Kubernetes By Samson Tanimawo, PhD Published May 14, 2025 9 min read

Kubernetes Probes Deep Dive: Liveness, Readiness, Startup, What Breaks and Why

Most Kubernetes outages involving pod restarts trace back to a misconfigured probe. Here is the difference between the three probe types and the two mistakes that break them.

The three probes, briefly

Each probe answers a different question and triggers a different action:

Liveness: is the process alive?

Liveness is the probe that causes restarts. Keep it simple and cheap, a TCP check on the main port is usually enough. An HTTP check that touches a database is a disaster waiting to happen: the database has a bad afternoon, every pod fails liveness, kubelet restarts them all, and now you have a stampede against a slow database.

Liveness probes should fail only when the process itself is wedged. If the dependency is down, that is readiness's job.

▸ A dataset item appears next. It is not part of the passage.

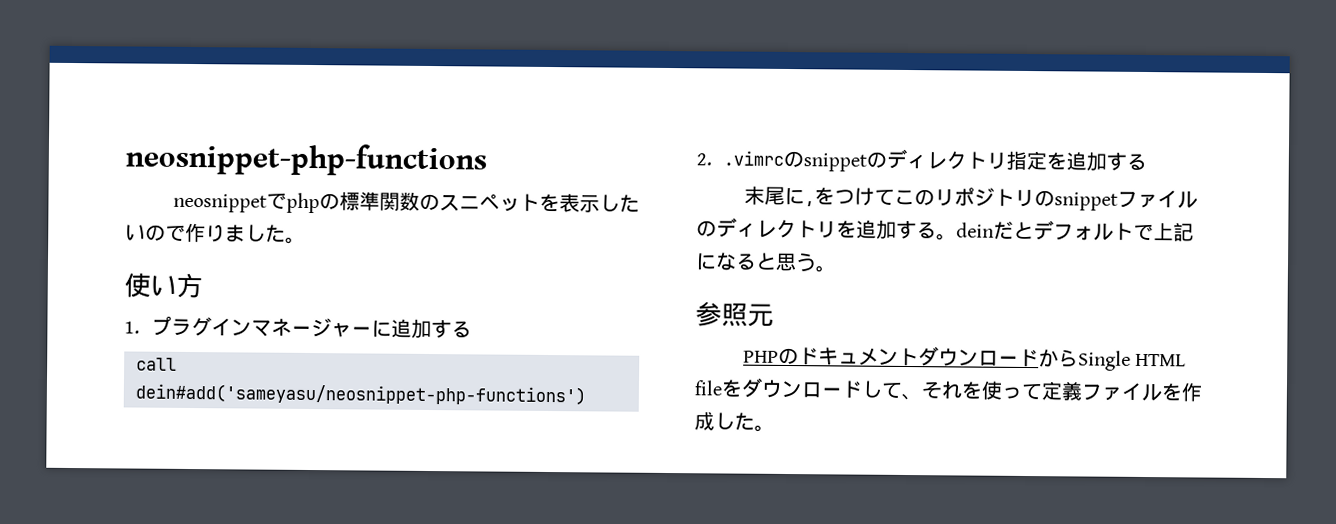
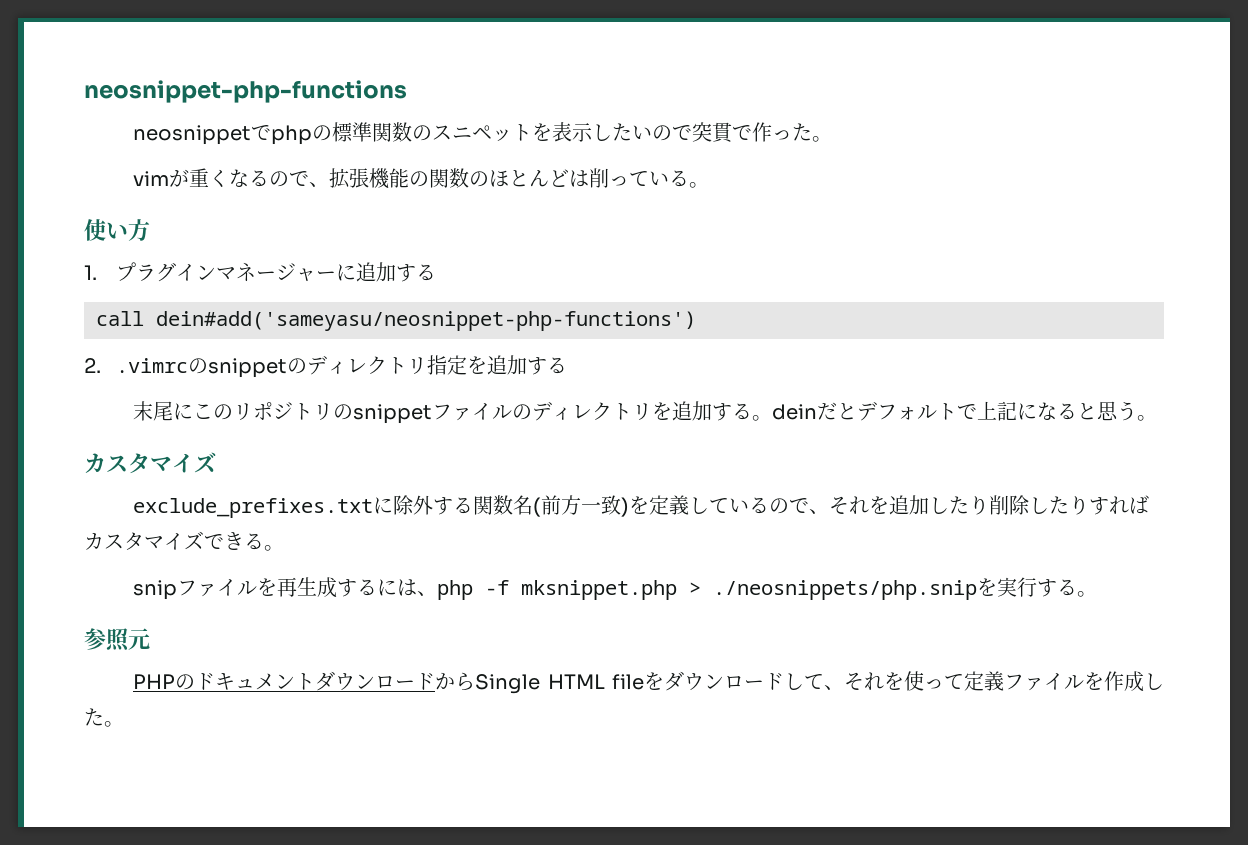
[185,222,306,244] 作りました。 -> [692,122,833,143] [133,168,710,189] 突貫で作った。 // vimが重くなるので、拡張機能の関数のほとんどは削っている。
[803,187,895,207] ,をつけて -> (194, 411) none
(836, 269) none -> [84,452,216,474] [133,495,1150,518] [84,531,284,551] [133,577,1098,600] // カスタマイズ // exclude_prefixes.txtに除外する関数名(前方一致)を定義しているので、それを追加したり削除したりすればカスタマイズできる。 // snipファイルを再生成するには、php -f mksnippet.php > ./neosnippets/php.snipを実行する。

Readiness: can it handle traffic?

Readiness can be expensive and dependency-aware. It is fine for it to check “can I reach my primary cache, my database, my auth service?” because failing readiness just removes the pod from the load balancer, it does not kill the process.

A common pattern is to have the readiness endpoint flip to failing 30 seconds before shutdown to let in-flight connections drain. Combined with a terminationGracePeriodSeconds that matches, this eliminates the shutdown-related 502 spikes almost every service sees.

Startup: is it still booting?

Added in Kubernetes 1.16. If your app takes more than 30 seconds to start (JVM warmup, migration replay, large cache hydration), use startup probes so that liveness doesn't trigger restarts during boot.

Startup probe completes once, ever, per pod. After it succeeds, liveness and readiness kick in as normal. No more “the pod is in crashloop for the first two minutes, then works fine” nonsense.

The two mistakes that cause restarts

  1. Liveness probe depends on the database. Database slows, every pod restarts, cascading failure. Fix: liveness checks the process only; readiness checks dependencies.
  2. Liveness timeout too aggressive for GC pauses. JVM app, 2-second probe timeout, stop-the-world GC hits 3 seconds, kubelet kills. Fix: periodSeconds and timeoutSeconds tuned to your app's 99.9th percentile, plus startup probe for warmup.

Audit every deployment spec this quarter. These two mistakes account for more than half the pod-restart incidents most teams have.

These two mistakes account for more than half of the pod-restart incidents most teams have.

3
probe types
50%+
of restart incidents = 2 root causes

The audit checklist

Walk every deployment manifest in the cluster. For each one, answer two questions in writing.

Does the liveness probe touch a dependency? If yes, move that check to readiness and make liveness a simple TCP or in-process check.

Is the liveness timeout bigger than your 99.9th-percentile garbage collection pause? If no, raise it, or add a startup probe to cover warmup.